I feel dead. No energy or desire to protest the arrangement, the plans made without my consent. And as a girl still shy of her seventeenth birthday, pregnant with a baby whose father has just traipsed off to some fancy college I can now only ever dream of attending, I know I don’t have much in terms of bargaining power. Aunt Janelle? I’ve never met the woman. She’s no more than a mythical being. What does it matter anyway? Nothing matters anymore.

He looks over to gauge my reaction. I give him nothing. It’s what I do when he’s itching for a fight. “You think Dad wants you shaming us in our community?”

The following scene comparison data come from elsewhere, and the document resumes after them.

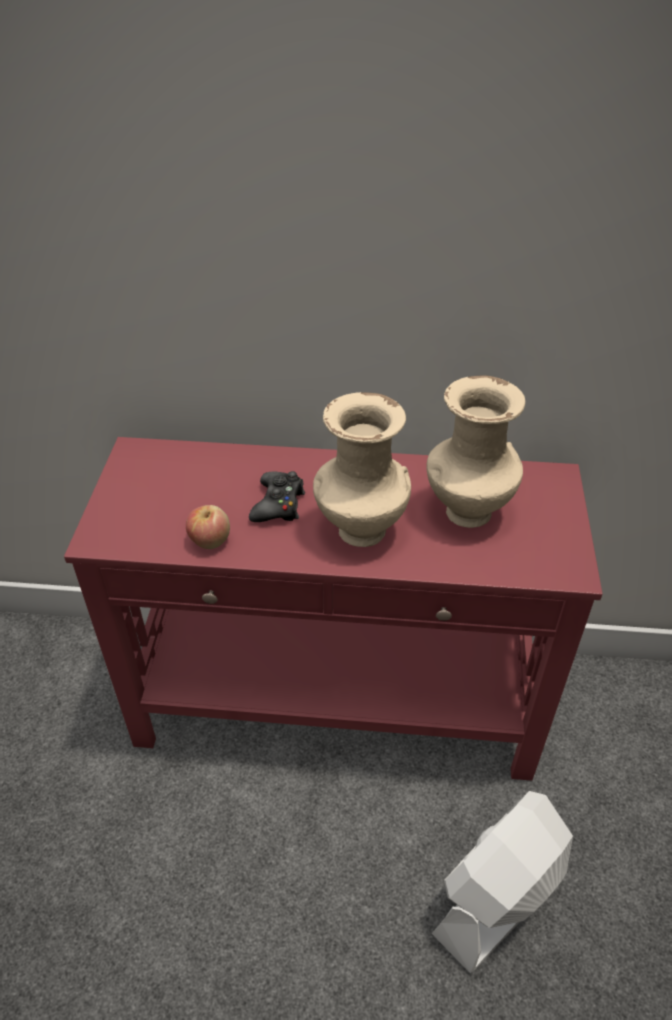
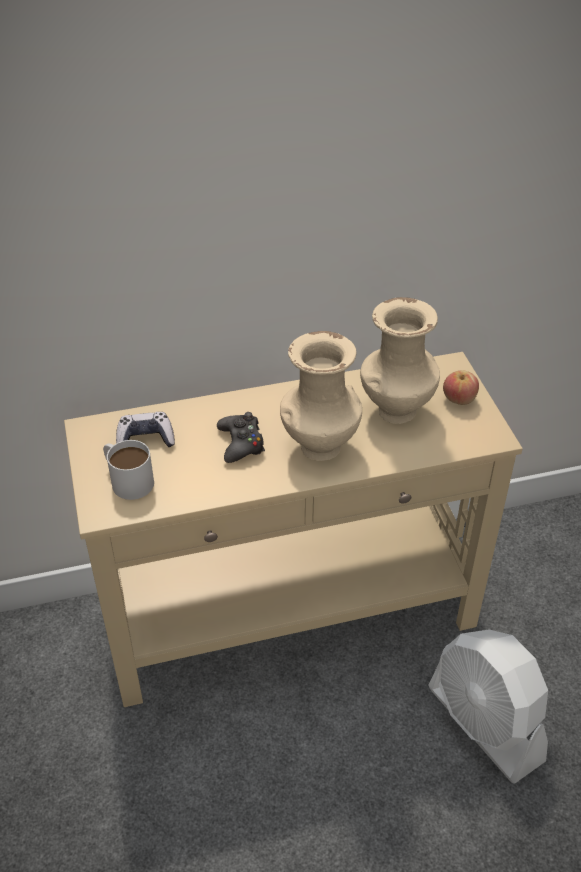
camera: 20 degrees left, 0 degrees up
red console table [64,437,603,781] -> beige console table [64,352,523,707]
apple [186,505,230,549] -> apple moved to [443,370,479,405]
white fan [431,791,573,973] -> white fan turned 60 degrees counterclockwise [429,630,548,784]
none -> white mug [103,440,154,500]
none -> game controller [116,412,175,447]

Shaming us? Right, because we’re so upstanding. A father who whored around the entire time his sick wife lay dying in the hospital, and a brother so used up and angry at the age of twenty-three that if I didn’t hate him so much, I’d pity him. Sad state of affairs, but my father is one of the few business owners in the county who actually manages to turn a profit, so I guess he does feel justified in viewing himself as a pillar of the community.

I keep my gaze fixed out the passenger side window, taking in the all too familiar landscape, the evidence of small town life along the side of the road. Desolate stretches of highway broken up by the occasional truck stop or Walmart supercenter. Billboards for adult entertainment shops, antiques or fireworks. Clusters of houses dotting the hills, recently painted and well maintained near some exit ramps, but those are the exception to the rule. Most towns look like replicas of my own, the majority of the homes dilapidated and neglected.

“I have to use the bathroom.”

“Of course you do,” he mocks, voice sweet and laced with sarcasm.

By the time he pulls off at the next highway rest stop, I’m about ready to wet my pants. He takes a spot near the entrance. “I’m gonna use the bathroom quick and then get gas. Get us something to eat and I’ll meet you back out front.”